Every picture should be left out, but the lines below must be repeated exactly.

START Exercise materials

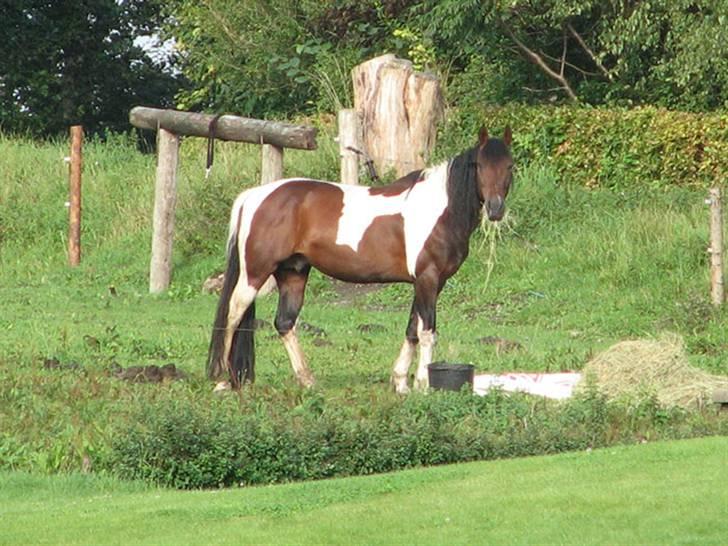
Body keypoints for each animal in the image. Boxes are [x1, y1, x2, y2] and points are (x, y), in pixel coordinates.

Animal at [205, 126, 512, 392]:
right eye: (479, 166)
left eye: (510, 166)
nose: (496, 209)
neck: (440, 209)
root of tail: (254, 196)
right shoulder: (428, 277)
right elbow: (426, 332)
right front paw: (424, 385)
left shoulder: (429, 282)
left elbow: (412, 329)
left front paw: (401, 382)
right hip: (255, 273)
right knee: (234, 313)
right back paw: (222, 379)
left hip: (293, 272)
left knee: (284, 322)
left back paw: (307, 380)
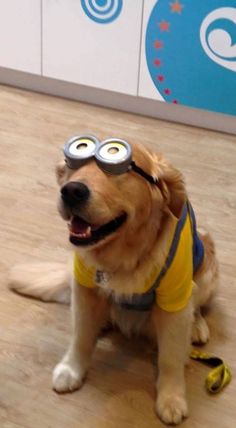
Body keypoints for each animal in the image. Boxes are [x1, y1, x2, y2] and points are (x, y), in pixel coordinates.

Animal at [10, 140, 218, 424]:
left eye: (118, 163)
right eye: (74, 162)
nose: (71, 191)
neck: (123, 256)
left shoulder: (175, 299)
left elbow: (171, 357)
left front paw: (171, 399)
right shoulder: (84, 286)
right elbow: (80, 336)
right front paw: (71, 369)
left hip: (206, 264)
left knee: (195, 307)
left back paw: (196, 326)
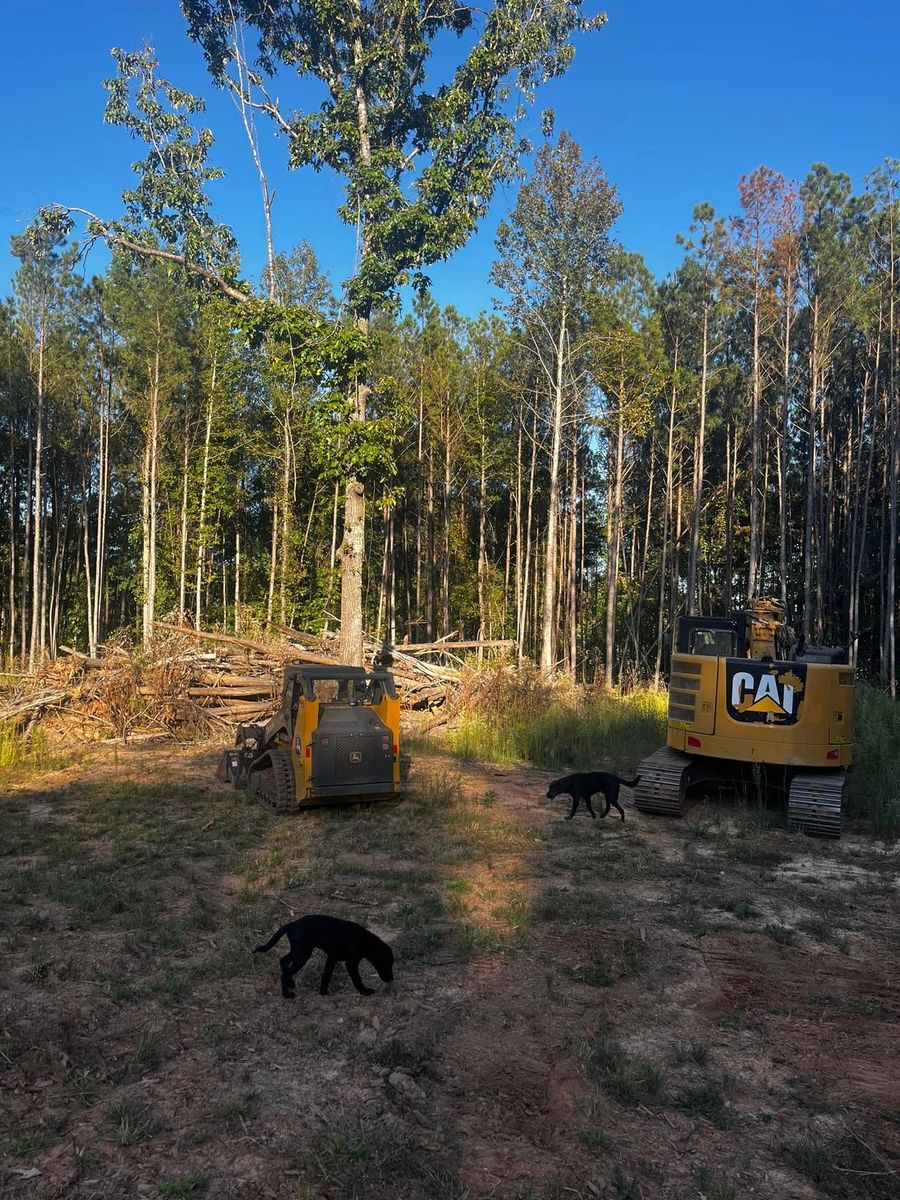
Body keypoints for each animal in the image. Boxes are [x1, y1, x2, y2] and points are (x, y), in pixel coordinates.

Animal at [254, 912, 393, 998]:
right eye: (387, 963)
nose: (391, 979)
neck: (365, 941)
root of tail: (292, 924)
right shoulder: (350, 963)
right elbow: (357, 979)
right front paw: (365, 991)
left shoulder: (332, 958)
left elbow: (326, 976)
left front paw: (323, 992)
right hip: (302, 955)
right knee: (284, 973)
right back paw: (287, 995)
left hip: (298, 951)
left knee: (283, 961)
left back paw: (291, 983)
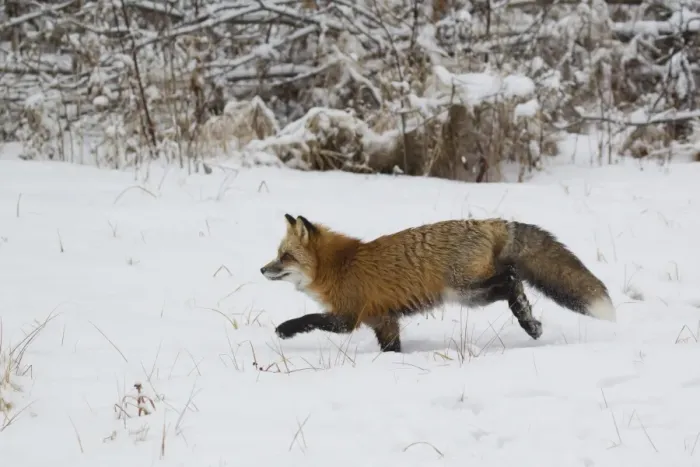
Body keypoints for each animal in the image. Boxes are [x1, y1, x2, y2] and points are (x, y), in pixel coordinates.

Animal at [260, 214, 616, 353]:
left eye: (285, 256)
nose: (262, 270)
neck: (339, 265)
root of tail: (487, 222)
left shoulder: (348, 317)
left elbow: (308, 319)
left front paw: (284, 329)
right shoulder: (384, 320)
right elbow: (392, 349)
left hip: (464, 290)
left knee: (512, 278)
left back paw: (527, 321)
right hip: (471, 294)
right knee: (512, 281)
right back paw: (531, 322)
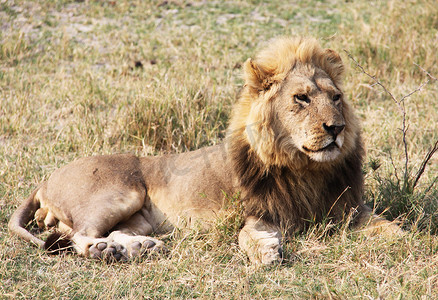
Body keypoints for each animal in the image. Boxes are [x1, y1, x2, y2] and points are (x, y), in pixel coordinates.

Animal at [8, 37, 402, 264]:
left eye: (335, 98)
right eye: (301, 98)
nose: (336, 128)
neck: (306, 168)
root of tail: (45, 180)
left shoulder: (351, 209)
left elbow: (389, 226)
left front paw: (406, 239)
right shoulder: (260, 212)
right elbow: (248, 235)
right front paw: (266, 253)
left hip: (138, 216)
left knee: (113, 233)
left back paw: (137, 248)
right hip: (118, 194)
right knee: (80, 237)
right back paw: (105, 252)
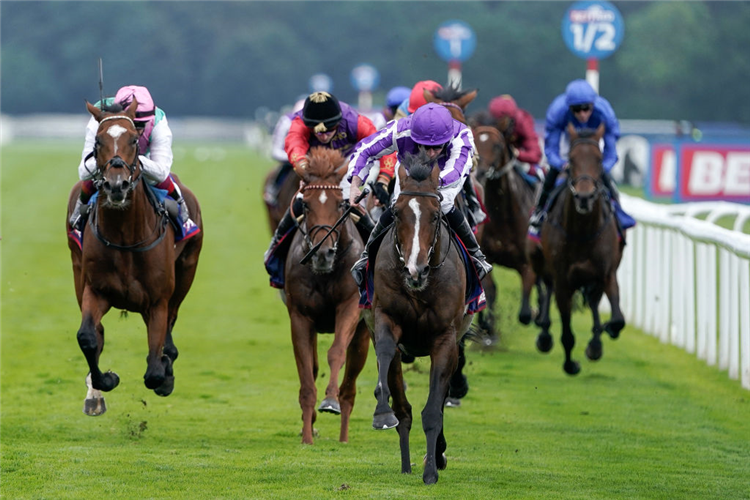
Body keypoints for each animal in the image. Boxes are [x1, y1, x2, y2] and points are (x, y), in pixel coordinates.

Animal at [66, 99, 203, 416]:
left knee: (171, 321)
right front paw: (105, 381)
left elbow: (154, 369)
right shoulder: (96, 289)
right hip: (77, 269)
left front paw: (164, 372)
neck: (125, 238)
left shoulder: (158, 300)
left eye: (132, 139)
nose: (116, 185)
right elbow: (87, 337)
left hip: (186, 271)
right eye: (97, 141)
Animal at [284, 146, 372, 444]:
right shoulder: (300, 316)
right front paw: (307, 436)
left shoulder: (350, 307)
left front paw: (329, 401)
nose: (323, 254)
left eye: (340, 204)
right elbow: (306, 373)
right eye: (306, 204)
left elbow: (336, 352)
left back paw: (344, 435)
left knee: (350, 387)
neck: (324, 273)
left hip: (363, 333)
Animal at [366, 154, 476, 486]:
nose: (416, 270)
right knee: (403, 408)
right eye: (396, 213)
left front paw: (431, 470)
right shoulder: (385, 319)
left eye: (436, 215)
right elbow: (386, 359)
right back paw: (405, 462)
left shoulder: (445, 339)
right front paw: (382, 413)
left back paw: (434, 456)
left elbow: (433, 410)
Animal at [472, 125, 544, 344]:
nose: (480, 171)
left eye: (497, 145)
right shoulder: (486, 257)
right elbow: (490, 291)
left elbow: (525, 313)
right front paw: (487, 328)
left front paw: (535, 313)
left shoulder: (527, 264)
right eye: (475, 141)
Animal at [528, 124, 628, 376]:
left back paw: (595, 342)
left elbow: (617, 319)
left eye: (600, 159)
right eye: (571, 160)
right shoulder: (563, 280)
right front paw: (570, 364)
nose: (584, 197)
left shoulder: (606, 274)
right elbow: (566, 332)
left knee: (593, 302)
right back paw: (545, 335)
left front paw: (602, 335)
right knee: (547, 287)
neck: (583, 231)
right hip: (539, 258)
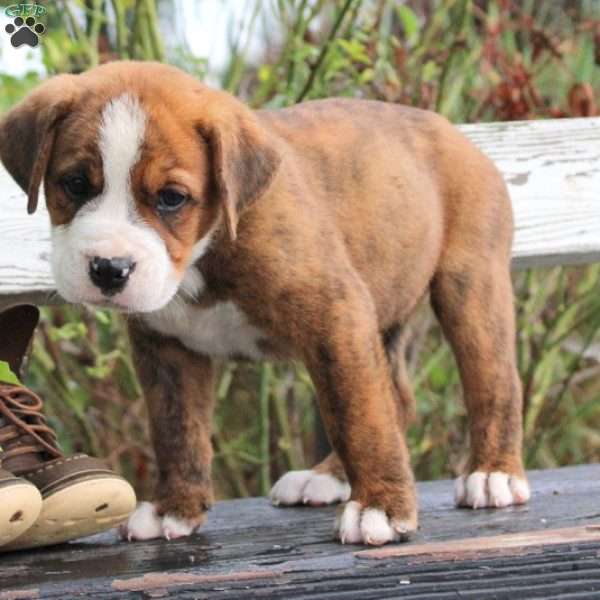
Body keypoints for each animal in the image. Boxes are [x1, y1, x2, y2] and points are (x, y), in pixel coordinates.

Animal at [0, 62, 528, 548]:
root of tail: (452, 130)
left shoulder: (337, 317)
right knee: (394, 395)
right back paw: (328, 476)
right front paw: (176, 508)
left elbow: (360, 418)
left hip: (469, 286)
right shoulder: (168, 349)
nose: (109, 268)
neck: (207, 249)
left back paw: (493, 473)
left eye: (171, 198)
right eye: (74, 184)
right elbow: (177, 430)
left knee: (492, 383)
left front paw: (381, 507)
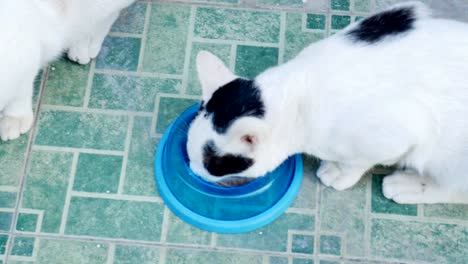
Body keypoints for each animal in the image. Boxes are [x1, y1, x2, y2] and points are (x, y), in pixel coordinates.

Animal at [186, 1, 468, 204]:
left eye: (212, 166)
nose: (193, 170)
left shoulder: (397, 134)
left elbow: (358, 161)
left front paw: (339, 172)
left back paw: (408, 186)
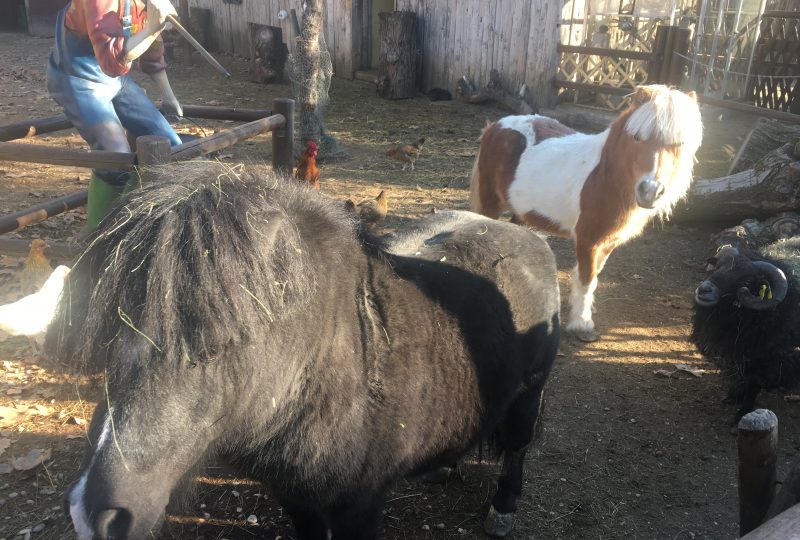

END Exercise materials

• Written response
Body keypoints for each animal in the image. Boxes are [x1, y1, x2, y2] and points are (x, y), in pixel coordinates.

Animal at [205, 126, 512, 392]:
right eye: (479, 166)
left eye: (510, 166)
nose: (496, 209)
neck: (440, 209)
root of tail: (254, 196)
right shoulder: (428, 277)
right elbow: (426, 332)
right front paw: (424, 385)
left shoulder: (429, 282)
left elbow: (412, 329)
left front paw: (401, 382)
right hip: (255, 273)
right knee: (234, 313)
right back paw: (222, 379)
left hip: (293, 272)
left knee: (284, 322)
left back paw: (307, 380)
Body keypoints for each animal in the image. Boxes are [x1, y1, x2, y2] and points are (x, y), in pixel coordinates.

Animal at [10, 140, 218, 424]:
left eye: (118, 163)
right eye: (74, 162)
nose: (71, 191)
neck: (123, 256)
left shoulder: (175, 299)
left elbow: (171, 357)
left front paw: (171, 399)
right shoulder: (84, 286)
right elbow: (80, 336)
right front paw: (71, 369)
left hip: (206, 264)
left knee: (195, 307)
left back paw: (196, 326)
Body keypoints for each animal in the image. Boxes are [x1, y1, x2, y2] and points are (x, y), in pixel coordinates.

Animal at [254, 912, 393, 998]:
right eye: (387, 963)
nose: (391, 979)
neck: (365, 941)
root of tail: (292, 924)
right shoulder: (350, 963)
right elbow: (357, 979)
right front paw: (365, 991)
left shoulder: (332, 958)
left elbow: (326, 976)
left front paw: (323, 992)
right hip: (302, 955)
right knee: (284, 973)
right back paw: (287, 995)
left hip: (298, 951)
left knee: (283, 961)
left back paw: (291, 983)
Body keypoints for each animal in the image. Boxes are [x1, y1, x2, y2] and points are (x, y), in pixel coordinates.

Animal at [260, 214, 616, 353]:
left eye: (285, 256)
nose: (262, 270)
neck: (339, 265)
root of tail: (487, 222)
left shoulder: (348, 317)
left elbow: (308, 319)
left front paw: (284, 329)
right shoulder: (384, 320)
right elbow: (392, 349)
left hip: (464, 290)
left knee: (512, 278)
left back paw: (527, 321)
right hip: (471, 294)
right knee: (512, 281)
right back paw: (531, 322)
Body keypoints for each animal in the image. Boxes are [x1, y1, x2, y2] and points are (x, y), in pixel coordinates.

Animal at [8, 37, 402, 264]:
left eye: (335, 98)
right eye: (301, 98)
nose: (336, 128)
neck: (306, 168)
root of tail: (45, 180)
left shoulder: (351, 209)
left elbow: (389, 226)
left front paw: (406, 239)
right shoulder: (260, 212)
right elbow: (248, 235)
right front paw: (266, 253)
left hip: (138, 216)
left knee: (113, 233)
left back paw: (137, 248)
right hip: (118, 194)
right knee: (80, 237)
right back paw: (105, 252)
Body keypoints for each animal in the image. Boxes are [x1, y1, x2, y2] and points are (x, y), in pixel coordinates.

Animal at [66, 99, 203, 416]:
left knee: (171, 321)
right front paw: (105, 381)
left elbow: (154, 369)
right shoulder: (96, 289)
right hip: (77, 269)
left front paw: (164, 372)
neck: (125, 238)
left shoulder: (158, 300)
left eye: (132, 139)
nose: (116, 185)
right elbow: (87, 337)
left hip: (186, 271)
right eye: (97, 141)
Animal at [284, 146, 372, 444]:
right shoulder: (300, 316)
right front paw: (307, 436)
left shoulder: (350, 307)
left front paw: (329, 401)
nose: (323, 254)
left eye: (340, 204)
right elbow: (306, 373)
right eye: (306, 204)
left elbow: (336, 352)
left back paw: (344, 435)
left knee: (350, 387)
neck: (324, 273)
left hip: (363, 333)
Animal at [366, 154, 476, 486]:
nose: (416, 270)
right knee: (403, 408)
right eye: (396, 213)
left front paw: (431, 470)
right shoulder: (385, 319)
left eye: (436, 215)
right elbow: (386, 359)
right back paw: (405, 462)
left shoulder: (445, 339)
right front paw: (382, 413)
left back paw: (434, 456)
left elbow: (433, 410)
Animal at [472, 125, 544, 344]:
nose: (480, 171)
left eye: (497, 145)
right shoulder: (486, 257)
right elbow: (490, 291)
left elbow: (525, 313)
right front paw: (487, 328)
left front paw: (535, 313)
left shoulder: (527, 264)
right eye: (475, 141)
Animal at [528, 124, 628, 376]:
left back paw: (595, 342)
left elbow: (617, 319)
left eye: (600, 159)
right eye: (571, 160)
right shoulder: (563, 280)
right front paw: (570, 364)
nose: (584, 197)
left shoulder: (606, 274)
right elbow: (566, 332)
left knee: (593, 302)
right back paw: (545, 335)
left front paw: (602, 335)
right knee: (547, 287)
neck: (583, 231)
right hip: (539, 258)
Body keypoints for each animal in the image. Boxes are [x1, y1, x2, y2] and points are (x, y), in pixel coordinates.

Animal at [0, 62, 528, 548]:
root of tail: (452, 130)
left shoulder: (337, 317)
right knee: (394, 395)
right back paw: (328, 476)
right front paw: (176, 508)
left elbow: (360, 418)
left hip: (469, 286)
right shoulder: (168, 349)
nose: (109, 268)
neck: (207, 249)
left back paw: (493, 473)
left eye: (171, 198)
right eye: (74, 184)
right elbow: (177, 430)
left knee: (492, 383)
left front paw: (381, 507)
Body keypoints for each animal in the image. Boxes are [x1, y1, x2, y2] and points are (x, y), in pixel coordinates.

Animal at [186, 1, 468, 204]:
left eye: (212, 166)
nose: (193, 170)
left shoulder: (397, 134)
left elbow: (358, 161)
left front paw: (339, 172)
left back paw: (408, 186)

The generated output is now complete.